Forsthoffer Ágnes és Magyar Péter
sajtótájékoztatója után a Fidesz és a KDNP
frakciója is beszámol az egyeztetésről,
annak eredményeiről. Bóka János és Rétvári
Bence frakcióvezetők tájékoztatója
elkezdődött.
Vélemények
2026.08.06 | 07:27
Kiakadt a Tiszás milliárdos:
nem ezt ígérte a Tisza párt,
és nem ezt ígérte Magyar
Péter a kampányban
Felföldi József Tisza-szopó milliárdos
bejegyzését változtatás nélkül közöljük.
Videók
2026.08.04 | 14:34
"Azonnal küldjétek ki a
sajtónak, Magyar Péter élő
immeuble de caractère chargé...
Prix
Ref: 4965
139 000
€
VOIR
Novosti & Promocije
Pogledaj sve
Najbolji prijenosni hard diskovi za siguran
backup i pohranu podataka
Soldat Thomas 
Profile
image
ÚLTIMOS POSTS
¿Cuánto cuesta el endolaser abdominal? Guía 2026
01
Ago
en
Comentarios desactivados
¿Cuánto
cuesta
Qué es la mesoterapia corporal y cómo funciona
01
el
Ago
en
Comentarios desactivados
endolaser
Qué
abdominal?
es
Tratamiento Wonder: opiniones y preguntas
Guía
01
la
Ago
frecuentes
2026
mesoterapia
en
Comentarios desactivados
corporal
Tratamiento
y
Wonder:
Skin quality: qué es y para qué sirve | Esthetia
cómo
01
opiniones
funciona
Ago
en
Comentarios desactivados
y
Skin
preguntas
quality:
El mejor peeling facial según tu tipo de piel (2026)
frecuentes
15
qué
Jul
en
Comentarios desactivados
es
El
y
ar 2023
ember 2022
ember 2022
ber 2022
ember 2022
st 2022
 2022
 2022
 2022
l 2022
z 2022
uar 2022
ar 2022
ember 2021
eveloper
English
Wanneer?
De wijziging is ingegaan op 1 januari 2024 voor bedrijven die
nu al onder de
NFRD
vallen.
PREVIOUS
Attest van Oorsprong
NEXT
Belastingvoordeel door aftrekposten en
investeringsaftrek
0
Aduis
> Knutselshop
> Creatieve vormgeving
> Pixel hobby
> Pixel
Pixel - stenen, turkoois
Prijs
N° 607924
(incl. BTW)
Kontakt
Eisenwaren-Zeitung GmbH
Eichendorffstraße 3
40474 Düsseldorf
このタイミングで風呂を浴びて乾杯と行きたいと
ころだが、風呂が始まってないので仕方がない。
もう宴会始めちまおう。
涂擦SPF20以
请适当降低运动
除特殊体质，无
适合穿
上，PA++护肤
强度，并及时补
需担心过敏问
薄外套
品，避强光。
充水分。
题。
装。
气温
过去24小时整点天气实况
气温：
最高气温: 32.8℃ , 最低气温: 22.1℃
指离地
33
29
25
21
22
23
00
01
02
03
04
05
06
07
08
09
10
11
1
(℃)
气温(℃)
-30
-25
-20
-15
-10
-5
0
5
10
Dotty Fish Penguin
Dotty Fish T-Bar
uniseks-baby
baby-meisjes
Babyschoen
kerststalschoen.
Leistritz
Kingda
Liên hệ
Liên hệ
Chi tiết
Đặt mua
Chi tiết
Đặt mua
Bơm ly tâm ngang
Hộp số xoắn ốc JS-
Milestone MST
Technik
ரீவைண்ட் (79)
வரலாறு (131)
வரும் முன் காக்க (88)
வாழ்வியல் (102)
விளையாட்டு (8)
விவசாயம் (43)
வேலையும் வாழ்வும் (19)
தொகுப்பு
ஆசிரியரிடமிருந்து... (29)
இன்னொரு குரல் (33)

=-=-=

_HOW TO COMPLETE THIS TASK_. Print the full listing, word for word.

_ANSWER BOX_.
Forsthoffer Ágnes és Magyar Péter
sajtótájékoztatója után a Fidesz és a KDNP
frakciója is beszámol az egyeztetésről,
annak eredményeiről. Bóka János és Rétvári
Bence frakcióvezetők tájékoztatója
elkezdődött.
Vélemények
2026.08.06 | 07:27
Kiakadt a Tiszás milliárdos:
nem ezt ígérte a Tisza párt,
és nem ezt ígérte Magyar
Péter a kampányban
Felföldi József Tisza-szopó milliárdos
bejegyzését változtatás nélkül közöljük.
Videók
2026.08.04 | 14:34
"Azonnal küldjétek ki a
sajtónak, Magyar Péter élő
immeuble de caractère chargé...
Prix
Ref: 4965
139 000
€
VOIR
Novosti & Promocije
Pogledaj sve
Najbolji prijenosni hard diskovi za siguran
backup i pohranu podataka
Soldat Thomas 
Profile
image
ÚLTIMOS POSTS
¿Cuánto cuesta el endolaser abdominal? Guía 2026
01
Ago
en
Comentarios desactivados
¿Cuánto
cuesta
Qué es la mesoterapia corporal y cómo funciona
01
el
Ago
en
Comentarios desactivados
endolaser
Qué
abdominal?
es
Tratamiento Wonder: opiniones y preguntas
Guía
01
la
Ago
frecuentes
2026
mesoterapia
en
Comentarios desactivados
corporal
Tratamiento
y
Wonder:
Skin quality: qué es y para qué sirve | Esthetia
cómo
01
opiniones
funciona
Ago
en
Comentarios desactivados
y
Skin
preguntas
quality:
El mejor peeling facial según tu tipo de piel (2026)
frecuentes
15
qué
Jul
en
Comentarios desactivados
es
El
y
ar 2023
ember 2022
ember 2022
ber 2022
ember 2022
st 2022
 2022
 2022
 2022
l 2022
z 2022
uar 2022
ar 2022
ember 2021
eveloper
English
Wanneer?
De wijziging is ingegaan op 1 januari 2024 voor bedrijven die
nu al onder de
NFRD
vallen.
PREVIOUS
Attest van Oorsprong
NEXT
Belastingvoordeel door aftrekposten en
investeringsaftrek
0
Aduis
> Knutselshop
> Creatieve vormgeving
> Pixel hobby
> Pixel
Pixel - stenen, turkoois
Prijs
N° 607924
(incl. BTW)
Kontakt
Eisenwaren-Zeitung GmbH
Eichendorffstraße 3
40474 Düsseldorf
このタイミングで風呂を浴びて乾杯と行きたいと
ころだが、風呂が始まってないので仕方がない。
もう宴会始めちまおう。
涂擦SPF20以
请适当降低运动
除特殊体质，无
适合穿
上，PA++护肤
强度，并及时补
需担心过敏问
薄外套
品，避强光。
充水分。
题。
装。
气温
过去24小时整点天气实况
气温：
最高气温: 32.8℃ , 最低气温: 22.1℃
指离地
33
29
25
21
22
23
00
01
02
03
04
05
06
07
08
09
10
11
1
(℃)
气温(℃)
-30
-25
-20
-15
-10
-5
0
5
10
Dotty Fish Penguin
Dotty Fish T-Bar
uniseks-baby
baby-meisjes
Babyschoen
kerststalschoen.
Leistritz
Kingda
Liên hệ
Liên hệ
Chi tiết
Đặt mua
Chi tiết
Đặt mua
Bơm ly tâm ngang
Hộp số xoắn ốc JS-
Milestone MST
Technik
ரீவைண்ட் (79)
வரலாறு (131)
வரும் முன் காக்க (88)
வாழ்வியல் (102)
விளையாட்டு (8)
விவசாயம் (43)
வேலையும் வாழ்வும் (19)
தொகுப்பு
ஆசிரியரிடமிருந்து... (29)
இன்னொரு குரல் (33)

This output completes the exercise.